Retention Time Trajectory Matching for Peak Identification in Chromatographic Analysis
TECHNOLOGY NUMBER: 2021-241
OVERVIEW
Creation and validation of the retention time trajectory method (RTT) for describing chromatographic peaks- Includes matching between entire chromatographic trajectories rather than just peaks
- Permits the use of simple statistics that do not require resource intensive training or feature extraction
BACKGROUND
Gas chromatography (GC) is utilized in analytical chemistry to separate and analyze compounds that can be vaporized without decomposition. Its most common uses include testing purity of a substance or separating out different components of a mixture. GC may be classified either as untargeted or untargeted, depending upon whether the chemical substances are known prior to analysis. In targeted analysis, the retention time of each peak reading in the GC chromatogram is compared with pre-installed values of all compounds of interest in an existing library of measurements. If the retention time of a peak matches one of the pre-installed values, then the result is reported. Conversely, if the retention time of a peak does not match any pre-installed values, then the peak is ignored or reported as interferent.
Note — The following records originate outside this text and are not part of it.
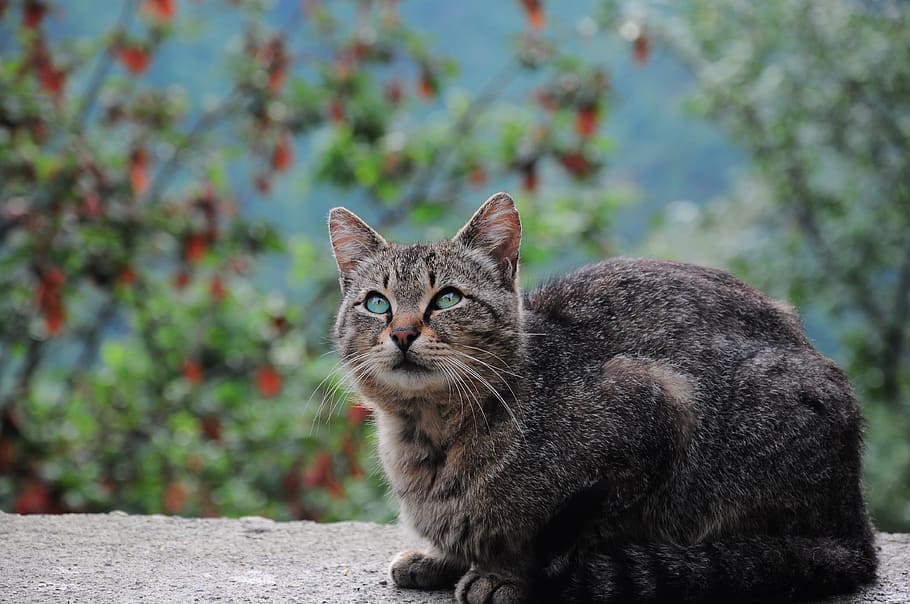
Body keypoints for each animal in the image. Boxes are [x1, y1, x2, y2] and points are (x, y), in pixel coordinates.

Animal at [326, 193, 876, 604]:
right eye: (377, 303)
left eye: (447, 299)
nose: (401, 332)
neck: (428, 438)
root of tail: (857, 526)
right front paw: (442, 558)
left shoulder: (653, 411)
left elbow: (566, 533)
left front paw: (505, 574)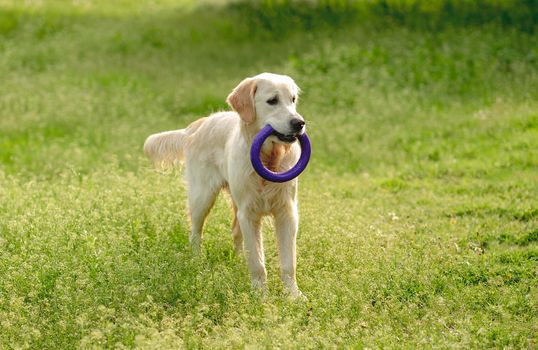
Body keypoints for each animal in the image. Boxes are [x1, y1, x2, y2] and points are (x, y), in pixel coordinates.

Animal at [143, 72, 306, 298]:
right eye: (272, 101)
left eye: (292, 100)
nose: (299, 123)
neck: (268, 159)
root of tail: (199, 125)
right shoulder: (249, 213)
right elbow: (257, 262)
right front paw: (260, 295)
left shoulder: (287, 212)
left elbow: (288, 263)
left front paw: (293, 296)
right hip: (202, 197)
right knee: (195, 232)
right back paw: (197, 261)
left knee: (236, 232)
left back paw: (237, 263)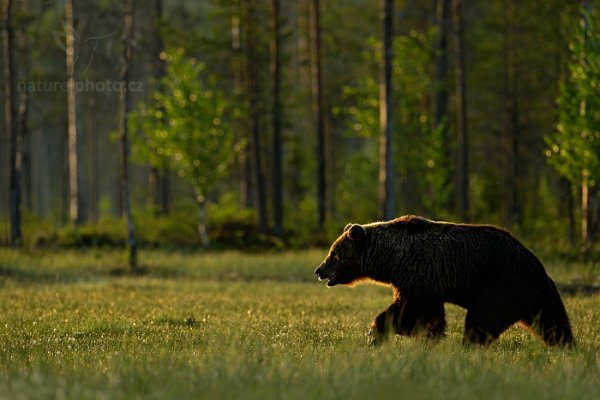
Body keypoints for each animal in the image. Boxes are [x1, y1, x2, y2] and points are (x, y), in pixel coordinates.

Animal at [316, 216, 576, 346]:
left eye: (334, 253)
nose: (319, 270)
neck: (391, 259)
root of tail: (537, 266)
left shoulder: (420, 270)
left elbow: (414, 308)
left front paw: (376, 332)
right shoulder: (411, 277)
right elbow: (427, 312)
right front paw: (429, 335)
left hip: (502, 281)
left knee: (481, 319)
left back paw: (469, 345)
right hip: (539, 294)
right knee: (554, 322)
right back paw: (567, 347)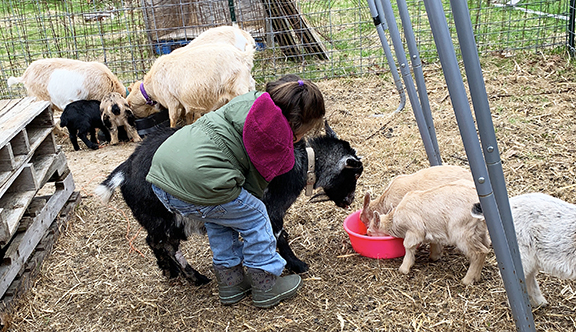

Variations in physical factors such as temperature and carrier gas flow rate can cause peak drifts in a chromatogram from run to run, which can either hinder peak identification or trigger false alarms. Proper matching or alignment of chromatographic peaks across different samples can be undertaken by dividing the data into histograms and incorporating all data in a recognition profile for each measurement, though this method suffers from reduced resolution in the presence of large peak drifts. An alternative yet more costly approach involves the use of machine learning based analyses, though these approaches are most suitable for bulky mass spectrometry-based analysis rather than onsite monitoring. Given that retention time drifting is ubiquitous in chromatographic measurement and existing analytical methods are imperfect, a need exists for a less costly and more reproducible means by which to evaluate chromatographic data.
INNOVATION
Researchers have created and validated a concept called retention time trajectory (RTT) that combines and describes a series of chromatogram peaks occurring under a specific set of experimental conditions. RTT uniquely represents a chromatogram in a 2-dimensional diagram which compares the RTT obtained from the sample chromatogram with those stored in an existing library. The main features of this approach include matching between entire trajectories rather than individual peaks in the sample and reference chromatograms, the use of simple statistics that do not require resource intensive training or feature extraction, and hybridization of RTT libraries (RTTlib) to reduce costs for RTTlib generation through actual experiments. In this setting, each hybridized RTTlib is generated from two experimentally derived RTTlibs.
Moving forward, a larger number of experimentally obtained RTTlibs could be involved, and the linear coefficients could be further tuned depending on the complexities of the subjects to be analyzed. Additionally, since this methodology only measures input variables at the apex positions of each peak rather than the whole peak profile or mass spectra, it can negate sensitivity to concentration or background and eliminates the need for bulky instruments such as those associated with mass spectroscopy. While the simple RTT matching approach cannot be universally applicable to all kinds of samples in a targeted analysis, it is amenable to automation with low computation costs and can be broadly applied to gas chromatography, liquid chromatography, and other spectroscopic techniques, as well as chromatogram profile aligning.